PROJETO CAPRICÓRNIO – Desenvolvido em parceria com o Princess Máxima Center, situado na Holanda e considerado o maior centro de Oncologia Pediátrica da Europa, o Carpicórnio otimiza a pesquisa clínica ao reunir dados do PubMed - banco de dados global mantido pela Biblioteca Nacional de Medicina do National Institutes of Health, principal agência do governo dos EUA responsável por pesquisas biomédicas e de saúde pública - que contém mais de 35 milhões de artigos biomédicos e cresce de 1,5 milhão a 1,7 milhão de novos artigos biomédicos publicados por ano.
Todos os arquivos são disponibilizados no BigQuery, plataforma de armazenamento e gerenciamento de dados do Google Cloud, onde, através de busca vetorial, os médicos conseguem realizar pesquisas de maneira semântica, indo além do cruzamento de palavras-chave exatas. Na prática, a ferramenta processa em minutos uma extensa literatura e cruza aos dados individualizados e anonimizados do paciente.
O Capricórnio é um exemplo claro de como a Inteligência Artificial pode transformar a relação do médico com a evidência científica. O que estabelecemos no Paraná é um modelo eficaz e que pode ser facilmente replicado em outras práticas clínicas, como neurologia e saúde da mulher. Queremos garantir que profissionais de saúde em qualquer especialidade tenham acesso rápido e preciso ao conhecimento científico global para tomar decisões baseadas em dados”, afirma.

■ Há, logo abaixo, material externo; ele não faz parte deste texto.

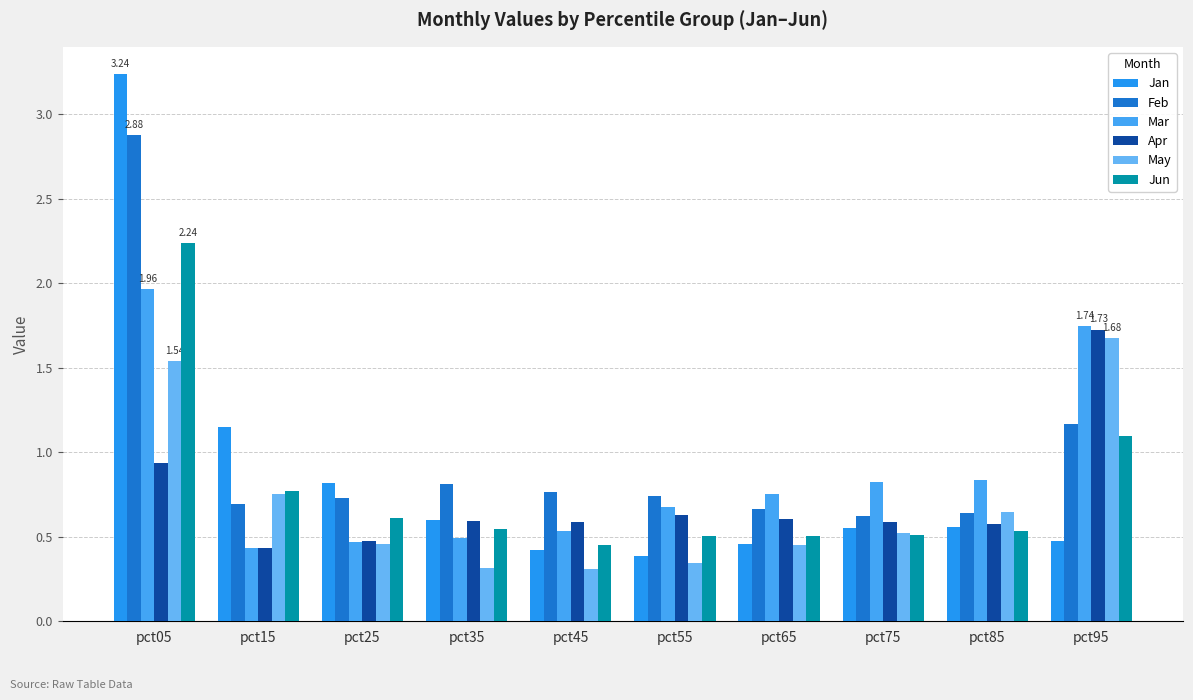

List the series in order of their peak value, highest first.

Jan, Feb, Jun, Mar, Apr, May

PIONEIRISMO – A adoção da tecnologia posiciona o Paraná em uma área estratégica de convergência entre inteligência artificial generativa, medicina de precisão e dados clínicos. A implantação do Capricórnio integra uma agenda ampla de transformação digital do Estado voltada à aplicação de soluções de inteligência artificial em serviços públicos.
O projeto integra o programa Transforma IA, que abriga uma série de soluções de inteligência artificial que o Governo tem implementado para modernizar a gestão pública e melhorar os serviços oferecidos à população. A iniciativa prevê investimentos em projetos voltados a áreas como segurança pública, habitação, agricultura e educação.

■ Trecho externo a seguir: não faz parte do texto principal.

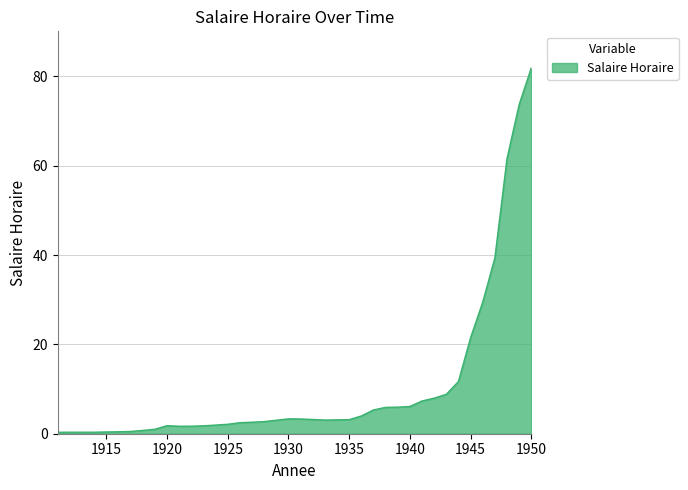

How many lines are shown in the chart?

1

Conforme o secretário da Inovação e Inteligência Artificial, Marcos Stamm, a ideia é expandir a tecnologia para outras unidades hospitalares do Paraná. “Estamos falando de combate ao câncer e a IA está nos dando esse instrumento. O projeto foi incubado e naturalmente os resultados começaram a sair. Junto com a Secretaria da Saúde, vamos estabelecer os critérios para ampliar a usabilidade da plataforma”, detalhou.
Na área da saúde, a utilização de inteligência artificial envolve protocolos rigorosos de governança, proteção de dados pessoais, rastreabilidade e supervisão médica. A ferramenta utiliza apenas informações anonimizadas, seguindo diretrizes de segurança e conformidade com a Lei Geral de Proteção de Dados (LGPD).
Os modelos de projetos são disponibilizados ao Estado por meio do contrato da Secretaria da Inovação e Inteligência Artificial (SEIA) com a Celepar. A SEIA é responsável pela gestão e implantação de serviços de Inteligência Artificial na administração pública, conforme a Lei nº 22.324/2025. A Celepar, por sua vez, mantém contrato com a Google para o fornecimento das soluções tecnológicas utilizadas nos projetos.